◆ **EXERCISE GOAL**:
Reproduce word for word the part of the loan deferment passage starting at "Interest Costs During" and ending at "your deferment ends.".

◆ **PASSAGE PROVIDED**:
○ ○ ○
A deferment is a temporary arrangement which allows you to postpone your loan payments. Any payments you miss will be added on to the back of your loan. Depending on the type of loan you have, interest costs might be added to the loan, or those interest costs will be paid for you.

How to Get a Deferment

If you’re having a hard time making payments, speak with your lender about your options. Deferment is just one of several options, and it might not be the best choice. Lenders will require that you qualify for deferment and submit an application before you stop making payments.

Qualifications

Some might not be eligible for deferment. You should get verification from your lender, but some common situations a deferment could be approved include:

  • Being enrolled in school for at least half-time;
  • Being unemployed or experiencing economic hardship;
  • Active duty service in the military;
  • Participation in full-time rehabilitation for people with disabilities;
  • Participation in a career-related internship or residency program.

Again, speak with your lender. You might qualify for assistance that is not shown on this page.

Interest Costs During Deferment

You don’t have to make loan payments in deferment, but that doesn’t mean interest stops accruing. If you have subsidized loans, the federal government will pay your interest costs, so you’ll only have to make up your missed payments at the end of your loan term.

If your loans are not subsidized, you’ll be responsible for interest costs. If you like, you can pay interest costs each month as interest is charged. This is the ideal way to handle interest and will cost less over the long term. You also have the option of letting those interest costs be added to your loan balance or “capitalized.” In that case, you’ll owe more after your deferment ends.
○ ○ ○
◆ **STORED DATA**:
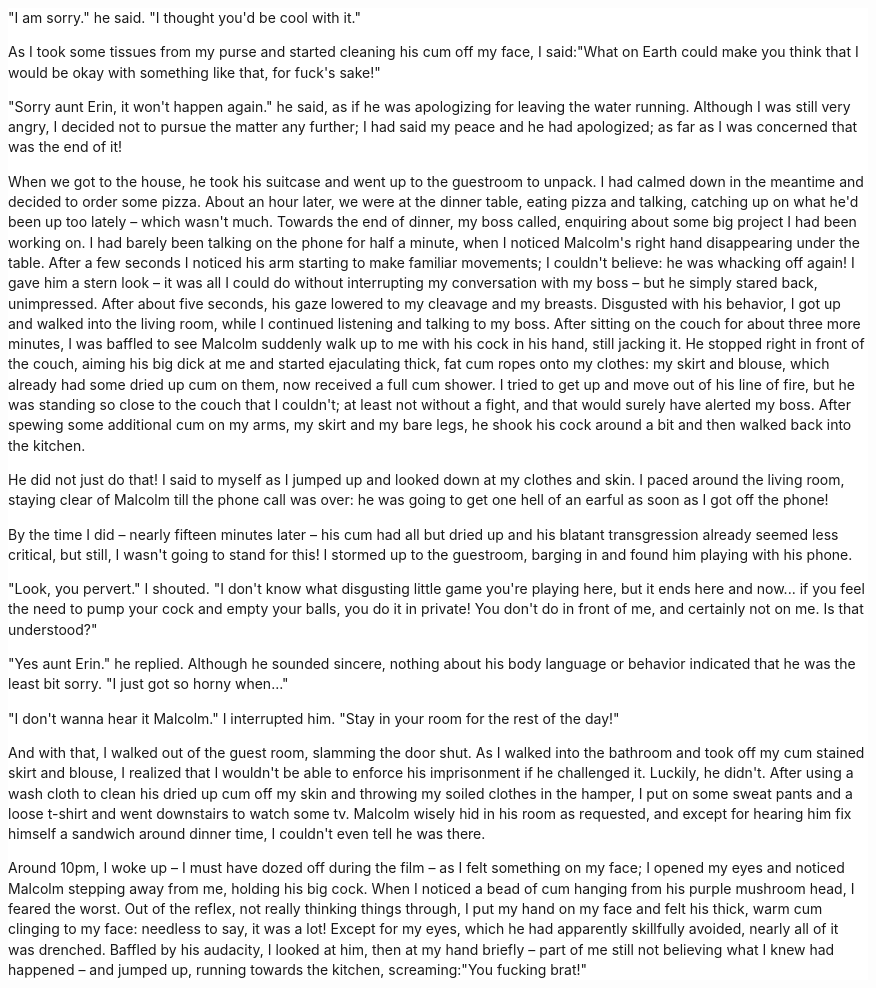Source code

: "I am sorry." he said. "I thought you'd be cool with it." 

As I took some tissues from my purse and started cleaning his cum off my face, I said:"What on Earth could make you think that I would be okay with something like that, for fuck's sake!" 

"Sorry aunt Erin, it won't happen again." he said, as if he was apologizing for leaving the water running. Although I was still very angry, I decided not to pursue the matter any further; I had said my peace and he had apologized; as far as I was concerned that was the end of it! 

When we got to the house, he took his suitcase and went up to the guestroom to unpack. I had calmed down in the meantime and decided to order some pizza. About an hour later, we were at the dinner table, eating pizza and talking, catching up on what he'd been up too lately – which wasn't much. Towards the end of dinner, my boss called, enquiring about some big project I had been working on. I had barely been talking on the phone for half a minute, when I noticed Malcolm's right hand disappearing under the table. After a few seconds I noticed his arm starting to make familiar movements; I couldn't believe: he was whacking off again! I gave him a stern look – it was all I could do without interrupting my conversation with my boss – but he simply stared back, unimpressed. After about five seconds, his gaze lowered to my cleavage and my breasts. Disgusted with his behavior, I got up and walked into the living room, while I continued listening and talking to my boss. After sitting on the couch for about three more minutes, I was baffled to see Malcolm suddenly walk up to me with his cock in his hand, still jacking it. He stopped right in front of the couch, aiming his big dick at me and started ejaculating thick, fat cum ropes onto my clothes: my skirt and blouse, which already had some dried up cum on them, now received a full cum shower. I tried to get up and move out of his line of fire, but he was standing so close to the couch that I couldn't; at least not without a fight, and that would surely have alerted my boss. After spewing some additional cum on my arms, my skirt and my bare legs, he shook his cock around a bit and then walked back into the kitchen. 

He did not just do that! I said to myself as I jumped up and looked down at my clothes and skin. I paced around the living room, staying clear of Malcolm till the phone call was over: he was going to get one hell of an earful as soon as I got off the phone! 

By the time I did – nearly fifteen minutes later – his cum had all but dried up and his blatant transgression already seemed less critical, but still, I wasn't going to stand for this! I stormed up to the guestroom, barging in and found him playing with his phone. 

"Look, you pervert." I shouted. "I don't know what disgusting little game you're playing here, but it ends here and now... if you feel the need to pump your cock and empty your balls, you do it in private! You don't do in front of me, and certainly not on me. Is that understood?" 

"Yes aunt Erin." he replied. Although he sounded sincere, nothing about his body language or behavior indicated that he was the least bit sorry. "I just got so horny when..." 

"I don't wanna hear it Malcolm." I interrupted him. "Stay in your room for the rest of the day!" 

And with that, I walked out of the guest room, slamming the door shut. As I walked into the bathroom and took off my cum stained skirt and blouse, I realized that I wouldn't be able to enforce his imprisonment if he challenged it. Luckily, he didn't. After using a wash cloth to clean his dried up cum off my skin and throwing my soiled clothes in the hamper, I put on some sweat pants and a loose t-shirt and went downstairs to watch some tv. Malcolm wisely hid in his room as requested, and except for hearing him fix himself a sandwich around dinner time, I couldn't even tell he was there. 

Around 10pm, I woke up – I must have dozed off during the film – as I felt something on my face; I opened my eyes and noticed Malcolm stepping away from me, holding his big cock. When I noticed a bead of cum hanging from his purple mushroom head, I feared the worst. Out of the reflex, not really thinking things through, I put my hand on my face and felt his thick, warm cum clinging to my face: needless to say, it was a lot! Except for my eyes, which he had apparently skillfully avoided, nearly all of it was drenched. Baffled by his audacity, I looked at him, then at my hand briefly – part of me still not believing what I knew had happened – and jumped up, running towards the kitchen, screaming:"You fucking brat!"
○ ○ ○
◆ **EXERCISE RESPONSE**:
Interest Costs During Deferment

You don’t have to make loan payments in deferment, but that doesn’t mean interest stops accruing. If you have subsidized loans, the federal government will pay your interest costs, so you’ll only have to make up your missed payments at the end of your loan term.

If your loans are not subsidized, you’ll be responsible for interest costs. If you like, you can pay interest costs each month as interest is charged. This is the ideal way to handle interest and will cost less over the long term. You also have the option of letting those interest costs be added to your loan balance or “capitalized.” In that case, you’ll owe more after your deferment ends.